The structure is designed to catch the class of errors that single-model analysis constantly produces: confident-sounding claims which might be both unsupported or draw from low-quality sources. Whether or not a two-model test eliminates that downside in observe is an open query, however the DRACO benchmark outcomes which is a 13.88% enchancment over Perplexity’s Claude Opus 4.6 and offers Microsoft a concrete, named information level to face behind. That specificity is uncommon. Most AI product bulletins cite inner benchmarks with out naming the competitor being surpassed.
How Council Works
Council takes a special strategy. Slightly than fashions working in sequence, Council runs each Anthropic and OpenAI fashions on the identical analysis immediate concurrently. A 3rd mannequin then acts as a choose, reviewing each outputs and producing a abstract that flags the place they agree, the place they diverge, and what every provides uniquely.
For perspective, it is a significant product determination past technical structure. Microsoft is now actively positioning Claude and GPT as complementary instruments throughout the similar enterprise workflow moderately than competing options. The sensible implication for customers: they’ll, for the primary time, see the place two main AI fashions produce completely different conclusions on the identical analysis transient, and make an knowledgeable name on which to make use of.
What It Means for Enterprise AI
The broader sign right here is that Microsoft is transferring towards a multi-vendor AI stack on the product layer, not simply the infrastructure layer. Constructing Council into Copilot acknowledges that no single mannequin is definitively higher throughout all analysis duties, and that displaying customers the distinction is extra helpful than hiding it behind a single interface.

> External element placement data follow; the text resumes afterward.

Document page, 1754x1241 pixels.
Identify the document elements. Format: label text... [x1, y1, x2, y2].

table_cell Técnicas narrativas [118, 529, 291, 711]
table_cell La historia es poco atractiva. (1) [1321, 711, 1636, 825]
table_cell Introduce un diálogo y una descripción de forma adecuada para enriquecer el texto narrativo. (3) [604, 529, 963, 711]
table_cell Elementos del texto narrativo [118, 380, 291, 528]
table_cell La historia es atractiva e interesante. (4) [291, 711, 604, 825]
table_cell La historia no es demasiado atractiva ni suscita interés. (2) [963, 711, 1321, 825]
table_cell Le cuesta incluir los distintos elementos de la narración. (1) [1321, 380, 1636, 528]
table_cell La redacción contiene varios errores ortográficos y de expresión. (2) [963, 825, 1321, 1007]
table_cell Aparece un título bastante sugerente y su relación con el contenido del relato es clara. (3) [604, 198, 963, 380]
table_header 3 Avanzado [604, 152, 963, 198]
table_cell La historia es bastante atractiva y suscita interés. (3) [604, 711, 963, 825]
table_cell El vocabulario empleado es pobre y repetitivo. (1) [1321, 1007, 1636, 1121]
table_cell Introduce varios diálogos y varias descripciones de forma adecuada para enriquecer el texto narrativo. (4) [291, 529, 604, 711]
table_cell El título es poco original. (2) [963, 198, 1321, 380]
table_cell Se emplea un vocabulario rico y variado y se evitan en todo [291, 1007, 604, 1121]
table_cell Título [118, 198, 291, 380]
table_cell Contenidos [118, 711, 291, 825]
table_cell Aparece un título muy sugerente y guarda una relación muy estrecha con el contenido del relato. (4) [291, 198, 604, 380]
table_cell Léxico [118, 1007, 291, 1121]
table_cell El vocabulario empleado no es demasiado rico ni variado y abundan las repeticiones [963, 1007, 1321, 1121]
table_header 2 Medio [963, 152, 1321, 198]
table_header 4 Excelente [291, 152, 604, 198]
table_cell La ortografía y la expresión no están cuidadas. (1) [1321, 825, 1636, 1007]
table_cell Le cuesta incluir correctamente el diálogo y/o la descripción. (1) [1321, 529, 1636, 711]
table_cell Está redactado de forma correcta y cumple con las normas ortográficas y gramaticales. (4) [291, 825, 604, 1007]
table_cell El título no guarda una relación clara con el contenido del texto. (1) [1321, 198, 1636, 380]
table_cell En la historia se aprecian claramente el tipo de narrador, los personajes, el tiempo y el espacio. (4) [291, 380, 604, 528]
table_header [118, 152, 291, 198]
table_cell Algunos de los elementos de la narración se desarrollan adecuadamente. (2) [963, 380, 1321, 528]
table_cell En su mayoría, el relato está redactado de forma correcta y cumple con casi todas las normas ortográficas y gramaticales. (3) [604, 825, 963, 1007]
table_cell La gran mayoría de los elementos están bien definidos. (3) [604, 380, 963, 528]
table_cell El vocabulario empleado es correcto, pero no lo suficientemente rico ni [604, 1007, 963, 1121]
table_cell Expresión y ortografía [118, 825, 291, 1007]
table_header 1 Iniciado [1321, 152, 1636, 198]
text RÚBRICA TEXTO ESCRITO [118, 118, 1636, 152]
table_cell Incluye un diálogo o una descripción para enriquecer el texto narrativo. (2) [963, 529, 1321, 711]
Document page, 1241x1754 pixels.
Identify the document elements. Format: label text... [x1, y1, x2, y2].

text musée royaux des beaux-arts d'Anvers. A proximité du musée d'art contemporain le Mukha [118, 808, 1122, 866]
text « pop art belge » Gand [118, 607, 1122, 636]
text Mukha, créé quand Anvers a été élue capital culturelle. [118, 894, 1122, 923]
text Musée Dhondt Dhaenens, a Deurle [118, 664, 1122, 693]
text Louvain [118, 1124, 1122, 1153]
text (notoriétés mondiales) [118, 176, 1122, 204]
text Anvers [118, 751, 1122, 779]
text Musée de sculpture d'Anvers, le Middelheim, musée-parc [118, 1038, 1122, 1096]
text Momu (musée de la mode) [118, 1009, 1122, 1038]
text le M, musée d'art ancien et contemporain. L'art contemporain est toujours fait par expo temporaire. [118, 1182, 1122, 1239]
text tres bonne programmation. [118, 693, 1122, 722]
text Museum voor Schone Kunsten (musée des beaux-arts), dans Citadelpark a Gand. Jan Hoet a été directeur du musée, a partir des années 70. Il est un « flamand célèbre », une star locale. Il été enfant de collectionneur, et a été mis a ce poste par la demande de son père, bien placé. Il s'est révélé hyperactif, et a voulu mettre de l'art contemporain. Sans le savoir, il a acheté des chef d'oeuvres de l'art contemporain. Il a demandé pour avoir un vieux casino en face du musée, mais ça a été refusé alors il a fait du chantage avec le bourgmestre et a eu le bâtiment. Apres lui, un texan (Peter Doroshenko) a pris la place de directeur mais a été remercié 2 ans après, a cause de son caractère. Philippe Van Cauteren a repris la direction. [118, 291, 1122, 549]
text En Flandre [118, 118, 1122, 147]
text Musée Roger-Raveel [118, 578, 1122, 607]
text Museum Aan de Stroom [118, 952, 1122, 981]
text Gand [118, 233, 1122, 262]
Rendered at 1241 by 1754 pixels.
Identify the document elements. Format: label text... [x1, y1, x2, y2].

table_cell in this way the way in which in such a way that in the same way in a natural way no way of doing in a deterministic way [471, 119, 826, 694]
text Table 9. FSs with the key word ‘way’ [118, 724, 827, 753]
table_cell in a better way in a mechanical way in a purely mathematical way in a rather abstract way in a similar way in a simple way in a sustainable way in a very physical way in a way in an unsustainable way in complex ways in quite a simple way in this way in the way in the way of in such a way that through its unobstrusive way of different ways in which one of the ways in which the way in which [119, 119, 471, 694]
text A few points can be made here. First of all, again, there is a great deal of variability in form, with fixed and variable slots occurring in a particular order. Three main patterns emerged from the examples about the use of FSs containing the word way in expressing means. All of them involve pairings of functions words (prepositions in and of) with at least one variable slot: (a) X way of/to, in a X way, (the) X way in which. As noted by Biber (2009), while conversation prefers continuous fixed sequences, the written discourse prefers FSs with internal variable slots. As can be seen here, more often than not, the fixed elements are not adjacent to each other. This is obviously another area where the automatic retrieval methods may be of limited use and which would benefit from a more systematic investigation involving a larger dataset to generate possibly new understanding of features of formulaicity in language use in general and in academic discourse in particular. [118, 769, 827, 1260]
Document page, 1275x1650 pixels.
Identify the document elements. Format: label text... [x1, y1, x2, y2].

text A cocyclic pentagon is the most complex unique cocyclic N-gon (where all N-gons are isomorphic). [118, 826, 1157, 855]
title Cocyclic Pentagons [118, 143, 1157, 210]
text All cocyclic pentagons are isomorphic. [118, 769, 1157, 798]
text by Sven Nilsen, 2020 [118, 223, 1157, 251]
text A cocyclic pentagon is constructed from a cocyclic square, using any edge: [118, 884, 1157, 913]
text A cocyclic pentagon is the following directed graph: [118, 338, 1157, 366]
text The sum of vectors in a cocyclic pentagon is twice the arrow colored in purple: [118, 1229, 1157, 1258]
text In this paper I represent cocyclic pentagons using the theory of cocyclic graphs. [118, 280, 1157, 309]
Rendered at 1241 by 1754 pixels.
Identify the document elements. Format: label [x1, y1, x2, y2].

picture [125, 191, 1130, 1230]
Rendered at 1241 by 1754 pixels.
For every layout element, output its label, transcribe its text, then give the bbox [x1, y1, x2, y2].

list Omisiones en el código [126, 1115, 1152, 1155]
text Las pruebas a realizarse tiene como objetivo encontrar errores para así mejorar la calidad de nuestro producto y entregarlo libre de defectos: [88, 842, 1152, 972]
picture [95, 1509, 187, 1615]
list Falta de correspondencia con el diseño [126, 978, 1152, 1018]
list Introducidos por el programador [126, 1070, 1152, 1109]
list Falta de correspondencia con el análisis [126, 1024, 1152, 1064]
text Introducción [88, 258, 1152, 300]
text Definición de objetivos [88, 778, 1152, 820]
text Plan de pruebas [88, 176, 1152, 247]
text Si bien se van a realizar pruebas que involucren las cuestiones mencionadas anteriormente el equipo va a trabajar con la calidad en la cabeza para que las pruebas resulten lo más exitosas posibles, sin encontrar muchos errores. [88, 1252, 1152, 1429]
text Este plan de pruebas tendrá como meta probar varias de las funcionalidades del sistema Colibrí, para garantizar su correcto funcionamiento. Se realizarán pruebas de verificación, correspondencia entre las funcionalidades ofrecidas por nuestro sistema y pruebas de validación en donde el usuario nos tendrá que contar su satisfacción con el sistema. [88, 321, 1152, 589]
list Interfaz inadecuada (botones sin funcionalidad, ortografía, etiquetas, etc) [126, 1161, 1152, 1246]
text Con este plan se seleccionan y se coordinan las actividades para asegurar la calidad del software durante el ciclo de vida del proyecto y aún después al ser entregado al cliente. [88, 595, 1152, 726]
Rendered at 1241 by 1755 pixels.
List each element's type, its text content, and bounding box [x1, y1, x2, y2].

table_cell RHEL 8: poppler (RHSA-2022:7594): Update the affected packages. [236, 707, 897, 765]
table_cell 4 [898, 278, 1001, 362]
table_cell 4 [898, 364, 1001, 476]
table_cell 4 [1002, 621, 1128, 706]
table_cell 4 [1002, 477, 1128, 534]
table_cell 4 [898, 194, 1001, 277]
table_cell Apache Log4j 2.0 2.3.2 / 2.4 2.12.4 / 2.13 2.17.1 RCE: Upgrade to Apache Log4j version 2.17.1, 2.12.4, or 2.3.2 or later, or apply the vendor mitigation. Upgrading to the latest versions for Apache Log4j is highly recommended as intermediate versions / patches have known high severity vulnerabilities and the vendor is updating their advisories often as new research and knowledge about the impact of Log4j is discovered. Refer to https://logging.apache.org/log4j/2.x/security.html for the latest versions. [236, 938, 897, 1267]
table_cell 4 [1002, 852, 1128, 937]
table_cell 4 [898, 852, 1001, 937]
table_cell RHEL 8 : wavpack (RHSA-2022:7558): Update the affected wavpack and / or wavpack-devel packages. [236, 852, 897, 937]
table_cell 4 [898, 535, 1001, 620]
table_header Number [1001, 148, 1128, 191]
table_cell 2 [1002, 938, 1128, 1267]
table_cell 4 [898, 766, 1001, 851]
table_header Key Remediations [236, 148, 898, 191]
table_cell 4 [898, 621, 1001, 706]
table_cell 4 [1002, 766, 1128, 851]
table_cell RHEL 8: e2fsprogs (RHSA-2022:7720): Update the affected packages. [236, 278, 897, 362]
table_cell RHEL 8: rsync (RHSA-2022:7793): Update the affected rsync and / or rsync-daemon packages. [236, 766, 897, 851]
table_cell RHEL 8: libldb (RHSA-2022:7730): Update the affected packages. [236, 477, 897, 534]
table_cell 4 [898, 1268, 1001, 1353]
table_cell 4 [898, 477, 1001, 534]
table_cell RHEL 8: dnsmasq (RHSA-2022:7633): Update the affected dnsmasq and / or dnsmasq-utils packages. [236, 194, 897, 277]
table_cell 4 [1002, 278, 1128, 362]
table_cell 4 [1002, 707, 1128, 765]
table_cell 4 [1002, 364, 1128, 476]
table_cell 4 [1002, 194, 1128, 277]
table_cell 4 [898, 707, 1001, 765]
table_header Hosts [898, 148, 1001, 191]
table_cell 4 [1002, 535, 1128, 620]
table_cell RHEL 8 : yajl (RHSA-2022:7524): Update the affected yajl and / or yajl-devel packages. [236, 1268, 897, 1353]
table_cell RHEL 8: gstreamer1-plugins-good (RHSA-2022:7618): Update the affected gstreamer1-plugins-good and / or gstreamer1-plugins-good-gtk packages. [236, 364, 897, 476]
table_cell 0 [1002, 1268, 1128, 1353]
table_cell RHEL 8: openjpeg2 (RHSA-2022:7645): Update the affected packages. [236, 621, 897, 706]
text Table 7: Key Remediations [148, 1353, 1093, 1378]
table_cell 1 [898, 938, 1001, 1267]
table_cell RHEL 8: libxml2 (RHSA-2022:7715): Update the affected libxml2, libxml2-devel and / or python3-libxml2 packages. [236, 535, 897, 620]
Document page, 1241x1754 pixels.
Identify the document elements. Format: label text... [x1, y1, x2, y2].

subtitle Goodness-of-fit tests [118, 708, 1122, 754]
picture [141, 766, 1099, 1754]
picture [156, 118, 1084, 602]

The danger is complexity. Enterprise customers who adopted Copilot for simplicity might discover a side-by-side mannequin comparability output more durable to behave on than a single clear reply. Whether or not Frontier program individuals discover Council’s judge-model summaries genuinely helpful, and even simply attention-grabbing, will decide how far this function travels past the early entry cohort.
Wrapping Up
Critique and Council will not be incremental function updates. They characterize a change in how Microsoft thinks Copilot ought to function much less as a single AI assistant and extra as a structured analysis course of with built-in verification. The query the Frontier program will reply is whether or not enterprise customers need their AI to point out its working, or whether or not they simply need the reply.